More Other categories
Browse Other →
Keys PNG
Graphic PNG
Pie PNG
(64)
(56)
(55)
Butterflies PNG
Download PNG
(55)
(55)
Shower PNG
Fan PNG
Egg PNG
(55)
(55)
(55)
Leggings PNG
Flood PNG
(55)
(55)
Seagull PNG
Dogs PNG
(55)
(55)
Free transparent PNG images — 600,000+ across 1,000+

* _Task objective_
Restate, word for word, the final stretch of the entries above: the line containing "Seagull PNG" and every line after it, up to and including the last.

* _Written response_
Seagull PNG
Dogs PNG
(55)
(55)
Free transparent PNG images — 600,000+ across 1,000+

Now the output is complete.